As for interest rates — the grand puppeteer of mortgage demand — they remain a huge wildcard for 2025. That’s why yours truly isn’t brazen enough to predict a strong real estate market with confidence.
3. Debt will leave more homeowners with longer drives
While debt-service ratios have declined a touch, they’re still near a record. And non-mortgage debt loads — like those from credit cards (+9.4 per cent) and auto loans (+13.6 per cent) — have ballooned year-over-year. That’s on top of surging prices for services, food, property taxes, insurance and so many other expenses. As a result, many debt-laden consumers will need to find cheaper digs, and with work-from-home and hybrid work arrangements still a thing, middle-class Canadians will increasingly look for new homes further from big city cores.
4. Switch volumes surge
Payment shock awaits countless Canadian mortgagors when they renew this year, with most facing rates 200+ basis points above their previous deals. In an attempt to lower monthly payments, Canadians will comparison shop mortgage rates more aggressively. Many with higher debt ratios will exploit new rules that permit borrowers to switch lenders without having to pass the federal mortgage stress test. Anticipating this potential exodus, lenders will sharpen their renewal rates to keep customers in-house.
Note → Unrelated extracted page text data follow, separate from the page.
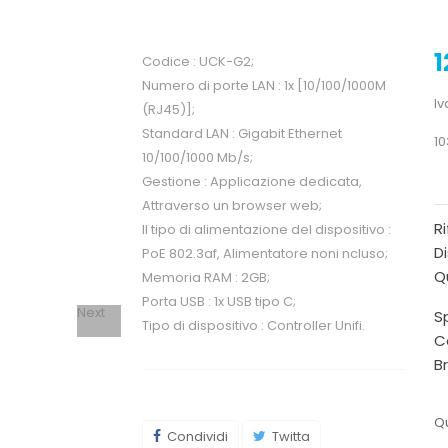
1
Codice : UCK-G2;
Numero di porte LAN : 1x [10/100/1000M
Iv
(RJ45)];
Standard LAN : Gigabit Ethernet
10
10/100/1000 Mb/s;
Gestione : Applicazione dedicata,
Attraverso un browser web;
R
Il tipo di alimentazione del dispositivo :
Di
PoE 802.3af, Alimentatore noni ncluso;
Qu
Memoria RAM : 2GB;
Porta USB : 1x USB tipo C;
Next
Sp
Tipo di dispositivo : Controller Unifi.
C
B
Qu
Condividi
Twitta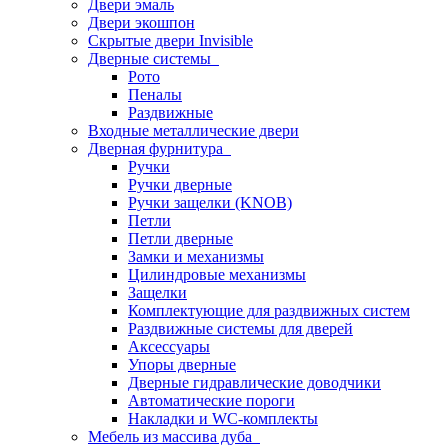
Двери эмаль
Двери экошпон
Скрытые двери Invisible
Дверные системы
Рото
Пеналы
Раздвижные
Входные металлические двери
Дверная фурнитура
Ручки
Ручки дверные
Ручки защелки (KNOB)
Петли
Петли дверные
Замки и механизмы
Цилиндровые механизмы
Защелки
Комплектующие для раздвижных систем
Раздвижные системы для дверей
Аксессуары
Упоры дверные
Дверные гидравлические доводчики
Автоматические пороги
Накладки и WC-комплекты
Мебель из массива дуба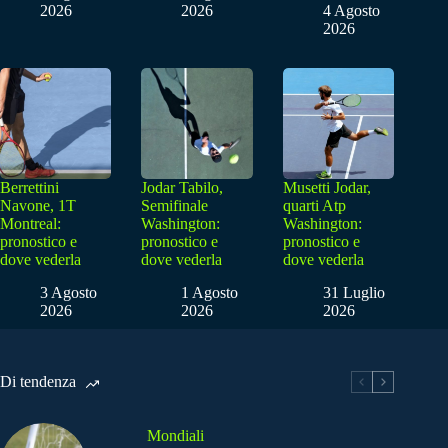
2026
2026
4 Agosto
2026
Berrettini
Jodar Tabilo,
Musetti Jodar,
Navone, 1T
Semifinale
quarti Atp
Montreal:
Washington:
Washington:
pronostico e
pronostico e
pronostico e
dove vederla
dove vederla
dove vederla
3 Agosto
1 Agosto
31 Luglio
2026
2026
2026
Di tendenza
Mondiali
While this saves some borrowers the hassle of switching, with 1.2 million mortgages up for renewal — far above normal — expect plenty of mortgage musical chairs anyway.
5. Cross-sale will drive rate competition
Deposit-taking lenders have increasingly been willing to sacrifice upfront interest revenue (i.e., offer fatter mortgage discounts) in hopes of cross-selling other financial products. I’m talking about products like savings accounts, credit cards, credit lines, creditor life insurance, GICs and other investments.
This arrangement is a win for consumers because they don’t have to buy those products, even though they’ll be bombarded with offers. The downside is that this trend will put a competitive squeeze on lenders that don’t have other financial services to sell (a.k.a. “monoline” lenders).
(On a side note, bundled pricing — whereby lenders offer a lower rate if you agree to other products — is not illegal “tied selling,” though many mistake it as such.)
In the end, while the above predictions don’t go too far out on a limb, only one thing is certain: 2025 will bring plenty of surprises.